◆ Text segment:
▽

4
votes

Does anyone know the WM_MESSAGE that is sent when a window has been maximized (either by the maximize button being pressed in the title bar, or by double clicking the title bar?)

Is there a windows message for the maximize button being pressed?

Win32/C++, thanks.

2
It's unusual for this information to be terribly useful... what is this for? (To correctly save maximized state of window for later restoring, use GetWindowPlacement/SetWindowPlacement rather than, say, GetWindowRect/SetWindowPos. To remove maximize button, omit the WS_MAXIMIZEBOX flag in CreateWindow. To limit window size, handle WM_SIZING. And so on.) With apologies for trying to second-guess a simple question, as I hate it when people do that.Tom Seddon
I have disabled both WM_PAINT and WM_ERASEBKGRND from my program to be able to display un-double buffered images without having them flicker. I needed to know the window message that was sent on window maximize because after I clicked my maximize button, the images did not appear where I wanted them to (so I wanted to handle the maximize button event to have the images placed where I wanted them on press).James Diaz
I bet you forgot the CS_VREDEAW | CS_HREDRAW styles.Raymond Chen
The problem persists whether I change those styles to null, or not (I tried both). I have no idea why WM_MOVE is being called on WM_SIZE(window maximized). Though, I would guess the window IS moving when being maximized (kinda).James Diaz

2 Answers

3
votes

You get the WM_SIZE message with the value SIZE_MAXIMIZED in wParam

Edit

The @jamesdlin comment bellow called my atention to WM_WINDOWPOSCHANGED documentation, which states (emphasis mine):

Remarks By default, the DefWindowProc function sends the WM_SIZE and WM_MOVE messages to the window. The WM_SIZE and WM_MOVE messages are not sent if an application handles the WM_WINDOWPOSCHANGED message without calling DefWindowProc. It is more efficient to perform any move or size change processing during the WM_WINDOWPOSCHANGED message without calling DefWindowProc.

△

◆ Data under study:
▽

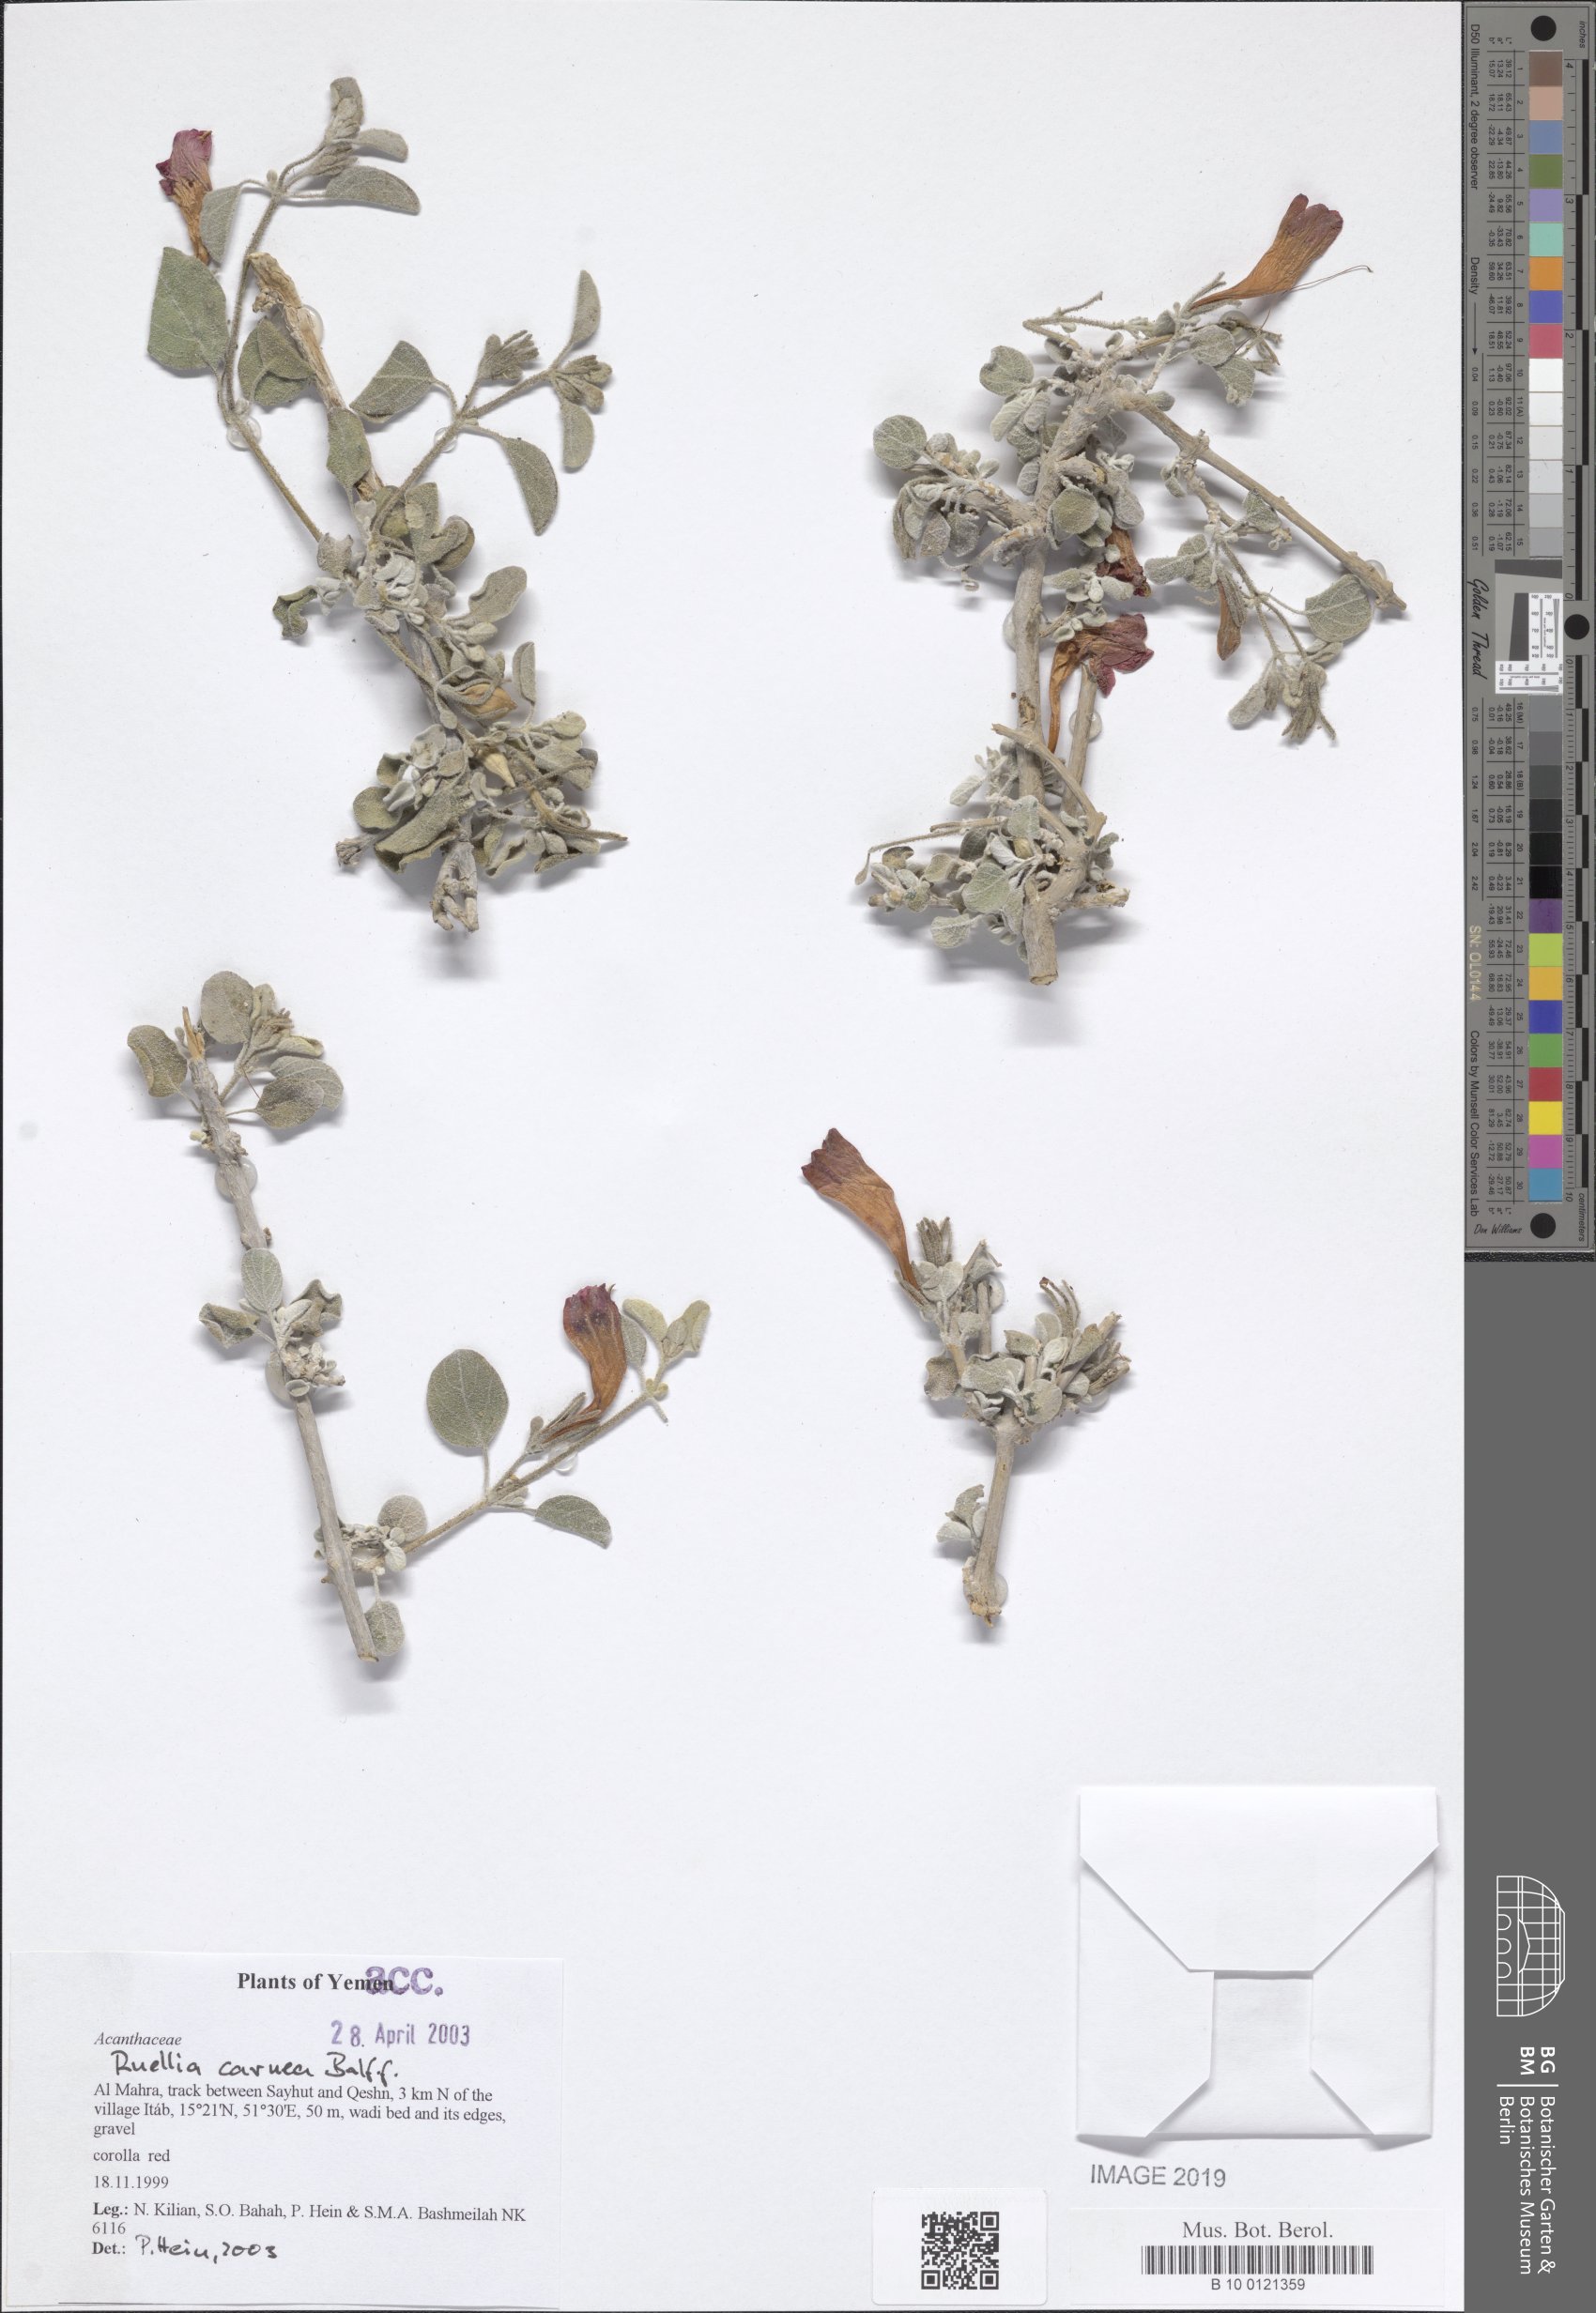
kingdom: Plantae
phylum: Tracheophyta
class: Magnoliopsida
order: Lamiales
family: Acanthaceae
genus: Ruellia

△

◆ Problem set:
a - In the maximize-message thread, which message and wParam value tell a program that its window was maximized?
b - For each statement, say whether the maximize-message thread agrees, and quote the words that settle it.
(i) By default, DefWindowProc sends WM_SIZE and WM_MOVE to the window.
(ii) To remove the maximize button, the WS_MAXIMIZEBOX flag should be included in CreateWindow.
(iii) Handling move or size changes during WM_WINDOWPOSCHANGED without calling DefWindowProc is described as less efficient.
c - Pick up the maximize-message thread after its last sentence and keep it going.
The records have nothing to do with this and can be ignored.

◆ Written responses:
a - The WM_SIZE message, with the value SIZE_MAXIMIZED in wParam.

b -
(i) Yes: "By default, the DefWindowProc function sends the WM_SIZE and WM_MOVE messages to the window."
(ii) No: "To remove maximize button, omit the WS_MAXIMIZEBOX flag in CreateWindow."
(iii) No: "It is more efficient to perform any move or size change processing during the WM_WINDOWPOSCHANGED message without calling DefWindowProc."

c -
Thanks james!

1
votes

I dealt with this recently, and the approach I settled on was to check IsZoomed in response to WM_WINDOWPOSCHANGED, comparing its result to the previous one to detect when a transition occurs, and then to forward WM_WINDOWPOSCHANGED to the default window procedure.

If you have complete control over the message handling in your application and know that there isn't (and won't ever be) a WM_WINDOWPOSCHANGED handler that suppresses WM_MOVE/WM_SIZE, then you should be able to handle it directly in a WM_SIZE handler as described in jachguate's answer.